Friday, 31 August 2018
Gilbert ... Gone
Now this makes me sad. Apparently Gilbert lived down our street for three years and now he's moved South and I'll never see him again. Admittedly, I never saw him, or knew him when he lived down the street. Well, I may have seen him but not recognised him as Gilbert. We were never introduced and I didn't even know he was living down the street, let alone he was Gilbert. He could have been any Tom, Dick or Peter living down the street or any where else for that matter. But he wasn't. He was Gilbert. And he lived down the street. And I never met him. Talked to him. Or possibly have been a friend with him. That's sad.
They say a stranger is a friend you are yet to meet. Well, there's no chance of that with Gilbert is there? He came. He lived. He went. And I didn't even know he existed. Probably, he didn't even know I existed. That's sad.
And that's what makes me sad. How many other Gilberts are there down our street that I know nothing about? They would not be called Gilbert, of course. That would be a coincidence. But whatever they are called I don't know they exist and they don't know I exist. That's sad.
I go to church frequently. I often sit in the same place, behind the pillar out of sight of the priest. I see many people in church. They often sit in the same place. I don't know all their names, and have not spoken to all of them. I just know them by sight. The old lady with a walking stick. The old man with a moustache. The couple with their children and so on. They are all people coming to church on Sunday and no doubt giving God a headache with their problems and their different wants and requests. I just go to church and for the most part I ignore them, and they ignore me. That's sad.
The other Sunday, the man who gives out the hymn books as you enter the church, what is his name? You know? Tall man, with a limp. In his sixties. Anyway, he told me that Mrs Haricot had died. I did not know who Mrs Haricot was. I did not know she was alive let alone that she is now dead. The man with the hymn books told me she sat on the left, just by the Statue of St Anthony, over there ... Come to think of it. I remember an elderly lady always dressed in black who always sat over there. Well, she is now dead. That's sad.
I never knew her. But I could have. She was there every Sunday and I never spoke to her. And she never spoke to me. We could have been friends. But we were not, because we never spoke to each other. We both went to church every Sunday and bothered God with our problems rather than bothering about each other. That's sad.
Gilbert makes me sad. Mrs Haricot makes me sad. The man with the hymn books makes me sad. And the old lady with the walking stick. And the man with the moustache. And the couple with their children. These are all people who are here today and probably gone tomorrow. To Bognor Regis I shouldn't wonder. Have you ever been? Don't bother ... nothing to write home about. That's sad.

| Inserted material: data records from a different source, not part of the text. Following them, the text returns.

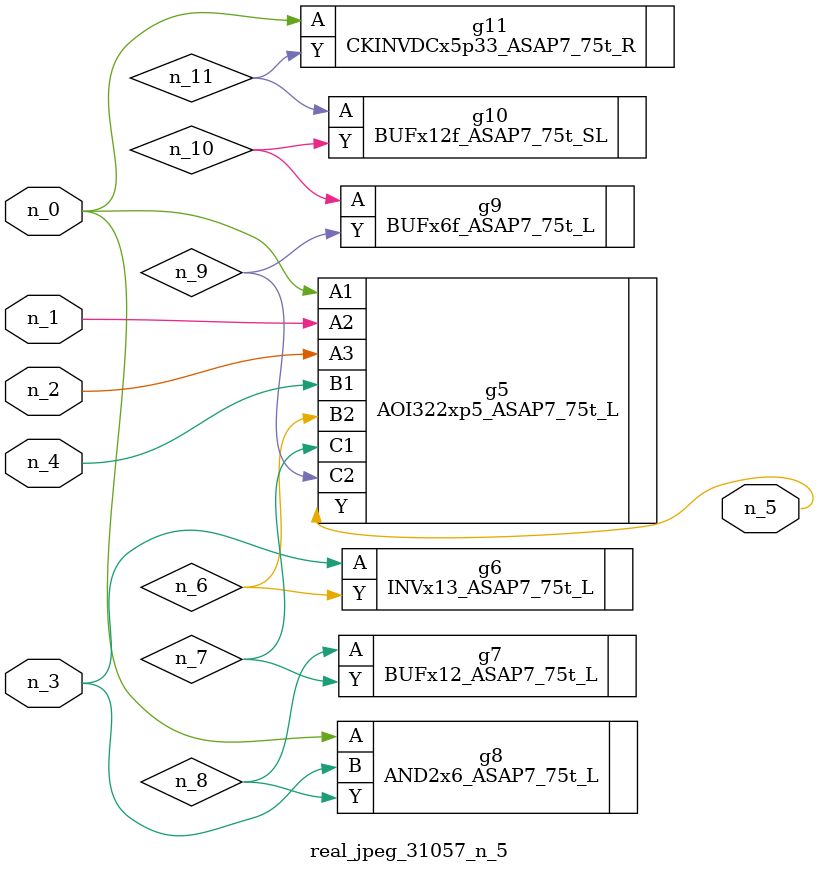
<source format=v>
module real_jpeg_31057_n_5 (n_4, n_0, n_1, n_2, n_3, n_5);

input n_4;
input n_0;
input n_1;
input n_2;
input n_3;

output n_5;

wire n_8;
wire n_11;
wire n_6;
wire n_7;
wire n_10;
wire n_9;

AOI322xp5_ASAP7_75t_L g5 ( 
.A1(n_0),
.A2(n_1),
.A3(n_2),
.B1(n_4),
.B2(n_6),
.C1(n_7),
.C2(n_9),
.Y(n_5)
);

AND2x6_ASAP7_75t_L g8 ( 
.A(n_0),
.B(n_3),
.Y(n_8)
);

CKINVDCx5p33_ASAP7_75t_R g11 ( 
.A(n_0),
.Y(n_11)
);

INVx13_ASAP7_75t_L g6 ( 
.A(n_3),
.Y(n_6)
);

BUFx12_ASAP7_75t_L g7 ( 
.A(n_8),
.Y(n_7)
);

BUFx6f_ASAP7_75t_L g9 ( 
.A(n_10),
.Y(n_9)
);

BUFx12f_ASAP7_75t_SL g10 ( 
.A(n_11),
.Y(n_10)
);


endmodule
</source>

And all the Bloggers who visit me and I visit them ... they make me sad. Because I don't know them either. They are like Gilberts. People known by name only. But to me, they are more than just names on my monitor. They are real people. I believe they are mostly good people with their families, their friends, their lives and their hopes. We visit each others' blogs and leave a short message, saying "Hi" and that's it ... We really don't know each other and chances are we will never meet in real life because of distance, I suppose. That's sad.
And what happens when someone suddenly stops blogging and visiting? Their blog posts have stopped suddenly with no explanation. What is the blogging etiquette then? Do you write to them checking they are OK? Or is that not the done thing? I don't know ... and that's sad too.
Personally, I just pray for them. And give God a headache as I add to my list of prayers.